# Reason for high-vel ammo in P22?



## fivehourfrenzy (Aug 12, 2007)

Does anyone else's P22 slide catch a tiny bit on the hammer as it's racked and released? I've noticed if I very gently ease the slide from completely racked to its normal position, I can get it to hang up on the top edge of the hammer. If this is normal, I would bet this is the reason high velocity ammo is a must, as lower velocity and subsonic bullets wouldn't produce enough blowback to fully cycle the action, which would cause FTF/FTE problems.


----------



## rfawcs (Feb 11, 2006)

I just checked mine and the slide DOES catch slightly on the inside top of the hammer when you cycle the slide slowly. Can't notice it normally. But I doubt that has anything to do with FTF/FTE problems if you have them. I shoot Remington subsonic almost exclusively when I shoot with my suppressors, which is a lot of the time; nary a hiccup of any sort. Same results without the cans.
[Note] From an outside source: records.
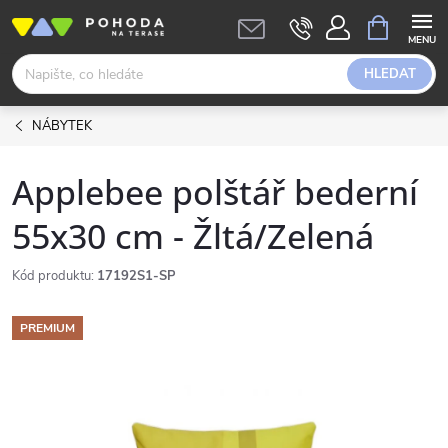
Přejít
NÁKUPNÍ
KOŠÍK
na
obsah
HLEDAT
NÁBYTEK
Applebee polštář bederní
55x30 cm - Žltá/Zelená
Kód produktu:
17192S1-SP
PREMIUM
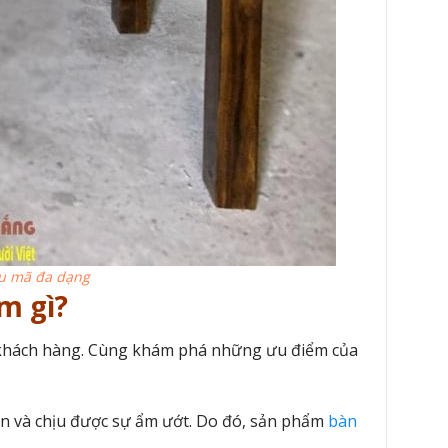
u mã đa dạng
m gì?
ho khách hàng. Cùng khám phá những ưu điểm của
òn và chịu được sự ẩm ướt. Do đó, sản phẩm
bàn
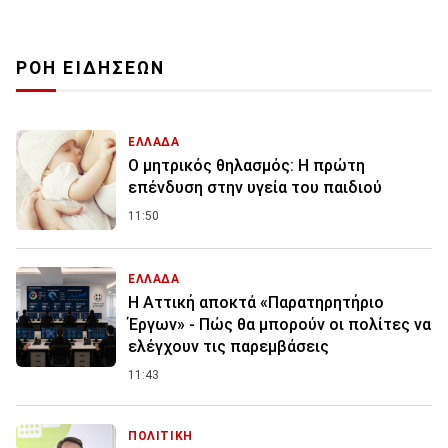
ΡΟΗ ΕΙΔΗΣΕΩΝ
ΕΛΛΑΔΑ
Ο μητρικός θηλασμός: Η πρώτη
επένδυση στην υγεία του παιδιού
11:50
ΕΛΛΑΔΑ
Η Αττική αποκτά «Παρατηρητήριο
Έργων» - Πώς θα μπορούν οι πολίτες να
ελέγχουν τις παρεμβάσεις
11:43
ΠΟΛΙΤΙΚΗ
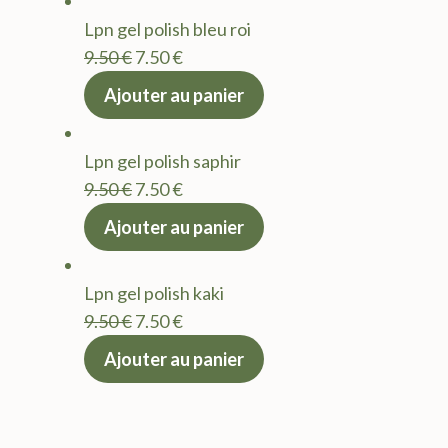
était :
est :
Lpn gel polish bleu roi
9.50 €.
7.50 €.
Le
Le
9.50
€
7.50
€
prix
prix
Ajouter au panier
initial
actuel
était :
est :
Lpn gel polish saphir
9.50 €.
7.50 €.
Le
Le
9.50
€
7.50
€
prix
prix
Ajouter au panier
initial
actuel
était :
est :
Lpn gel polish kaki
9.50 €.
7.50 €.
Le
Le
9.50
€
7.50
€
prix
prix
Ajouter au panier
initial
actuel
était :
est :
9.50 €.
7.50 €.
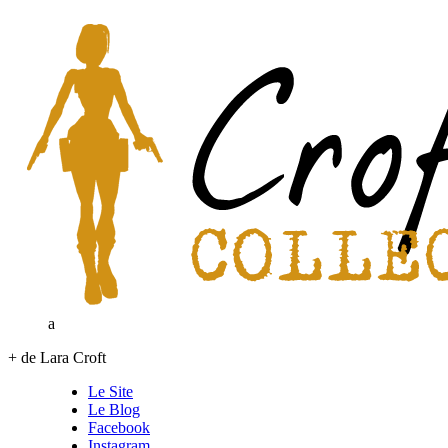
a
+ de Lara Croft
Le Site
Le Blog
Facebook
Instagram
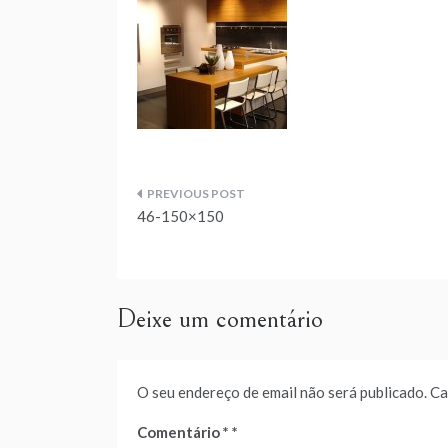
Navegação
46-150×150
de
artigos
Deixe um comentário
O seu endereço de email não será publicado.
Ca
Comentário
*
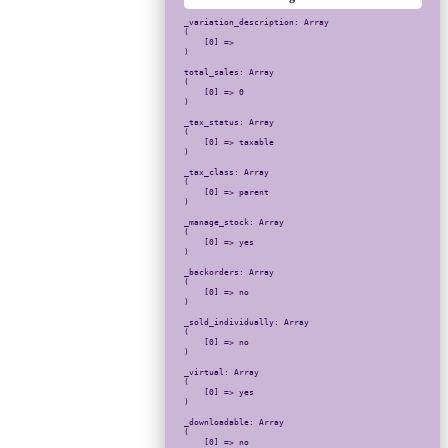
_variation_description: Array

(

    [0] => 

)

total_sales: Array

(

    [0] => 0

)

_tax_status: Array

(

    [0] => taxable

)

_tax_class: Array

(

    [0] => parent

)

_manage_stock: Array

(

    [0] => yes

)

_backorders: Array

(

    [0] => no

)

_sold_individually: Array

(

    [0] => no

)

_virtual: Array

(

    [0] => yes

)

_downloadable: Array

(

    [0] => no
Otherwise, it can be very picky about ammo. I've found Remington to be one of the most reliable brand in my P22. Also, try to use jacketed rounds, that can help decrease the malfunctions also.


----------



## fivehourfrenzy (Aug 12, 2007)

I've never had FTF/FTE problem, but I know some people do. I use CCI mini-mags for the range, and for hunting I'll use CCI velocitors. I also have the CCI ratshot for mouse sniping. Lol.


----------